Indikator lain yang menunjukkan penurunan daya beli adalah penurunan drastis dalam setoran Pajak Penghasilan (PPh) badan pada Mei 2024, yang terkontraksi sebesar 35,7% secara neto, berbalik dari pertumbuhan 24,8% pada periode yang sama tahun lalu. Pakar pajak, Prianto Budi Saptono, menyebutkan bahwa penurunan setoran pajak ini menunjukkan bahwa laba perusahaan menurun, terutama karena pendapatan yang menurun.
Biaya produksi yang tinggi juga dipengaruhi oleh nilai tukar rupiah yang sempat menyentuh level Rp 16.400/US$, meskipun saat ini kurs rupiah menguat menjadi Rp 16.320/US$. Apresiasi ini terjadi selama tiga hari berturut-turut dan merupakan posisi terkuat sejak 13 Juni 2024. Namun, para ekonom memperingatkan bahwa nilai tukar yang rendah dapat menyebabkan kenaikan harga barang dan berdampak negatif pada daya beli serta daya saing industri.

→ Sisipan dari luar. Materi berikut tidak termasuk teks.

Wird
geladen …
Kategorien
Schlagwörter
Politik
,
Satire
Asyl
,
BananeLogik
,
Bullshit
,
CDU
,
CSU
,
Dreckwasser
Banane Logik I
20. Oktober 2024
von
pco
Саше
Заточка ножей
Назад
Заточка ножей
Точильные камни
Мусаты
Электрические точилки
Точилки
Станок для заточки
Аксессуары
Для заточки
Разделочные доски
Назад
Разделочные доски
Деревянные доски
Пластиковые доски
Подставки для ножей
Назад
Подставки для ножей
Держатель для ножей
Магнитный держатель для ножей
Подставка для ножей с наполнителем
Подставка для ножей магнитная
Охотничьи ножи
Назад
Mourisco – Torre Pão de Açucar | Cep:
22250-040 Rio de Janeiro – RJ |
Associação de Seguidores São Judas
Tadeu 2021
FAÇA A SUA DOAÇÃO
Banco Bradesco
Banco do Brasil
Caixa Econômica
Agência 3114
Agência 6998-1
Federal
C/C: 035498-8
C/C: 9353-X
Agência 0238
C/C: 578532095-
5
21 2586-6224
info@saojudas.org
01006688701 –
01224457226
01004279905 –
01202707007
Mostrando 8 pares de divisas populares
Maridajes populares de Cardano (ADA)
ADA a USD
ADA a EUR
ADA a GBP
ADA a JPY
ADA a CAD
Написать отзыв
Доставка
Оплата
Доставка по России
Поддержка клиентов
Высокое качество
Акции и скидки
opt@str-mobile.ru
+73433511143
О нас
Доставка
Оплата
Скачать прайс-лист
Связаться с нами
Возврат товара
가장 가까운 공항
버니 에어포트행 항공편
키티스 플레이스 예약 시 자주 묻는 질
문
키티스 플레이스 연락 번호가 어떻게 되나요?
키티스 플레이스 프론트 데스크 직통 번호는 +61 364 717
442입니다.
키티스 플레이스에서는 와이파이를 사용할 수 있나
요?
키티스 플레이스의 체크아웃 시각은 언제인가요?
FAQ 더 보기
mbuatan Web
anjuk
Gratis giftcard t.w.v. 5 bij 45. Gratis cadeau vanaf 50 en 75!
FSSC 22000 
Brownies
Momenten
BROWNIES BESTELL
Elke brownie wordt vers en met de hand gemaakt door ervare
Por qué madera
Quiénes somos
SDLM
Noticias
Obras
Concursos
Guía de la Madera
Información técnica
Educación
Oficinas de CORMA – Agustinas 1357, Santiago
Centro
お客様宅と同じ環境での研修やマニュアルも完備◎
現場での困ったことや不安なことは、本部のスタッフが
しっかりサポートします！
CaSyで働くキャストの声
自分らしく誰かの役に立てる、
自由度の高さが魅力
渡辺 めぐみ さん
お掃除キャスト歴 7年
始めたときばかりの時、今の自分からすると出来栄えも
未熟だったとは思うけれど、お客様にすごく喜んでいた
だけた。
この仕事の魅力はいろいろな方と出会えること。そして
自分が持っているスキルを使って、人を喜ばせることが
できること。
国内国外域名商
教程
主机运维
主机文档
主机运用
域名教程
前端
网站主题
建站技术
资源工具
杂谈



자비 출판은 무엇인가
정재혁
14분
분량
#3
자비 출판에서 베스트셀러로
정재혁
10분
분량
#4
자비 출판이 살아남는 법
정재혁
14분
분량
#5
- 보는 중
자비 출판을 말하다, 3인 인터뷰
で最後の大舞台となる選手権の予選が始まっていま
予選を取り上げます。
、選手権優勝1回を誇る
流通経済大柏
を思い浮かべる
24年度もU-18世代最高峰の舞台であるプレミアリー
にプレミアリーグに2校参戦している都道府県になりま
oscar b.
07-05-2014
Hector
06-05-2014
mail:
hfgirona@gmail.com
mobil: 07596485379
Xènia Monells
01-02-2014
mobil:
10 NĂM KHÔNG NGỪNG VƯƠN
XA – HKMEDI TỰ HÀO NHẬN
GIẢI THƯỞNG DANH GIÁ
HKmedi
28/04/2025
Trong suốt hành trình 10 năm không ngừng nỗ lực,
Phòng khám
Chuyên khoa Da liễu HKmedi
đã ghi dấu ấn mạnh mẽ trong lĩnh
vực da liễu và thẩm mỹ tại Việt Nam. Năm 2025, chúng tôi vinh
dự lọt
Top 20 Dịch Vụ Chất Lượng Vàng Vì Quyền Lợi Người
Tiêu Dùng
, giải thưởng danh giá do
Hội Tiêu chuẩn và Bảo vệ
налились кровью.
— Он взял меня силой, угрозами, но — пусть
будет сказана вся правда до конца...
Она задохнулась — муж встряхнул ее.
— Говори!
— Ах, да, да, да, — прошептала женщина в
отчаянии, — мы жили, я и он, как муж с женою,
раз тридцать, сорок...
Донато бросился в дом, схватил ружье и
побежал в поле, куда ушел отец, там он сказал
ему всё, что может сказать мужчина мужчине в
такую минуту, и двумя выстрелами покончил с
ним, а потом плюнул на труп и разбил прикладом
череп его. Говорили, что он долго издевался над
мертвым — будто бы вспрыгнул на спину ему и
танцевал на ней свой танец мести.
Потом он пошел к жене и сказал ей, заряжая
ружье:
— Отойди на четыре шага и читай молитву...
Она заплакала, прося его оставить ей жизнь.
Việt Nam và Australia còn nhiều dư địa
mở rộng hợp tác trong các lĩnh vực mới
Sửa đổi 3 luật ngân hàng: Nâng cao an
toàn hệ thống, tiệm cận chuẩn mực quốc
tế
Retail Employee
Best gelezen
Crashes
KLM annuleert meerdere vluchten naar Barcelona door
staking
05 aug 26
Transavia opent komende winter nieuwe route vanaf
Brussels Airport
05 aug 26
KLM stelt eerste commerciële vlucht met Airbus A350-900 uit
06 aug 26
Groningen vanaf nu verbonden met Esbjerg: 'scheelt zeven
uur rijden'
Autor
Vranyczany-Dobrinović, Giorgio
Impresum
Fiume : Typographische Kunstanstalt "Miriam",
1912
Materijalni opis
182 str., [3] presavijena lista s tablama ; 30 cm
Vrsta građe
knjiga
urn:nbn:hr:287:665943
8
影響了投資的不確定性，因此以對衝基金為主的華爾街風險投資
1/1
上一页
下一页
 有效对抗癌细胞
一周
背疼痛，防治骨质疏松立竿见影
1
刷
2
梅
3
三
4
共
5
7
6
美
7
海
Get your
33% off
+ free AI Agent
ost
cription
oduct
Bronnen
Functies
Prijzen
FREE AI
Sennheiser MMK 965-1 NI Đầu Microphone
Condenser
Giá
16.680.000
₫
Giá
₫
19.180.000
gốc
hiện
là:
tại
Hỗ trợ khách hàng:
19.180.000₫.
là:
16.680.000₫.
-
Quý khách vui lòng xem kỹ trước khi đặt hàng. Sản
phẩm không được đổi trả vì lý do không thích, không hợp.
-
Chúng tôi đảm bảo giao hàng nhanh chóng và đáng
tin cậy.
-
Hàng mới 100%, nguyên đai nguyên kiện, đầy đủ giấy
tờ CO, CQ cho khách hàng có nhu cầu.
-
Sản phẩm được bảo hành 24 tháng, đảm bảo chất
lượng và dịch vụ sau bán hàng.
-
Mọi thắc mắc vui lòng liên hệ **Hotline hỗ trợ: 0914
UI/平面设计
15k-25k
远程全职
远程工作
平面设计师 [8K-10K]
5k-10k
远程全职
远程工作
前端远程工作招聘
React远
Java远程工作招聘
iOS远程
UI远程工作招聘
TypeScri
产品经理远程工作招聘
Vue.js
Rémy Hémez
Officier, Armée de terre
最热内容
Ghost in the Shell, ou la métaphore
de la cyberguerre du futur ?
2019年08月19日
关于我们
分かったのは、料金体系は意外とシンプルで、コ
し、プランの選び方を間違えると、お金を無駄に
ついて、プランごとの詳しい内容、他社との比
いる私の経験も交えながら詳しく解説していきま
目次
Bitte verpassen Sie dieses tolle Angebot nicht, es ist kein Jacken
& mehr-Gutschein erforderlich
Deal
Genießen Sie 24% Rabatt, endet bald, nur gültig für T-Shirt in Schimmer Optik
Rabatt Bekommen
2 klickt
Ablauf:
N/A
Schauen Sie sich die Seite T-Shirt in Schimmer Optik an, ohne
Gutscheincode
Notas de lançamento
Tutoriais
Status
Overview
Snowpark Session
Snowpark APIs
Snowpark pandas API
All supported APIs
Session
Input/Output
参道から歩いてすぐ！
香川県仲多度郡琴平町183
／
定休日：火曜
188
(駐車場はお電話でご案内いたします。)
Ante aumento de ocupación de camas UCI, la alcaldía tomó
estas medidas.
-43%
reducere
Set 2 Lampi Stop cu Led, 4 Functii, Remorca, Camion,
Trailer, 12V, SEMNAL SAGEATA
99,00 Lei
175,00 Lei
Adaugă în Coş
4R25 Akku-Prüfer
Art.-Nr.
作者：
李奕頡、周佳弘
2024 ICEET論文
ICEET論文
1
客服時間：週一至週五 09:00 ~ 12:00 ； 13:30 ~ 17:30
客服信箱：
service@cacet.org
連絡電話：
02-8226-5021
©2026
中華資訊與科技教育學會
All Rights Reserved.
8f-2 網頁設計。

Tekanan terhadap sektor industri semakin jelas terlihat dari aktivitas manufaktur yang menurun tajam ke level terendah dalam 13 bulan pada Juni 2024. Data Purchasing Managers’ Index (PMI) yang dirilis S&P Global menunjukkan PMI manufaktur Indonesia jatuh ke angka 50,7 pada Juni 2024, terendah sejak Mei 2023. Penurunan ini dipicu oleh laju ekspansi yang lebih lambat dalam output dan pesanan baru, serta penurunan penjualan ekspor.
Sektor tekstil dan produk tekstil (TPT) juga mengalami dampak signifikan, dengan banyaknya PHK dan penutupan pabrik. Menurut data, ada 36 perusahaan tekstil menengah besar yang tutup dan 31 pabrik lainnya melakukan PHK karena efisiensi. Ketua Umum Asosiasi Pertekstilan Indonesia (API), Jemmy Kartiwa Sastraatmaja, menyebutkan bahwa hingga Mei 2024, sekitar 10.800 tenaga kerja di industri TPT terkena PHK.
Masalah PHK di sektor tekstil mendapat perhatian khusus dari Anggota DPD dan Presiden Joko Widodo. Presiden Jokowi telah menyetujui kebijakan proteksi industri tekstil melalui penerapan Bea Masuk Tindakan Pengamanan (BMTP) dan Bea Masuk Anti-Dumping (BMAD) untuk produk impor tekstil. Menteri Perdagangan, Zulkifli Hasan, mengungkapkan bahwa kebijakan ini bertujuan untuk melindungi industri tekstil dari dampak PHK massal dan penutupan pabrik.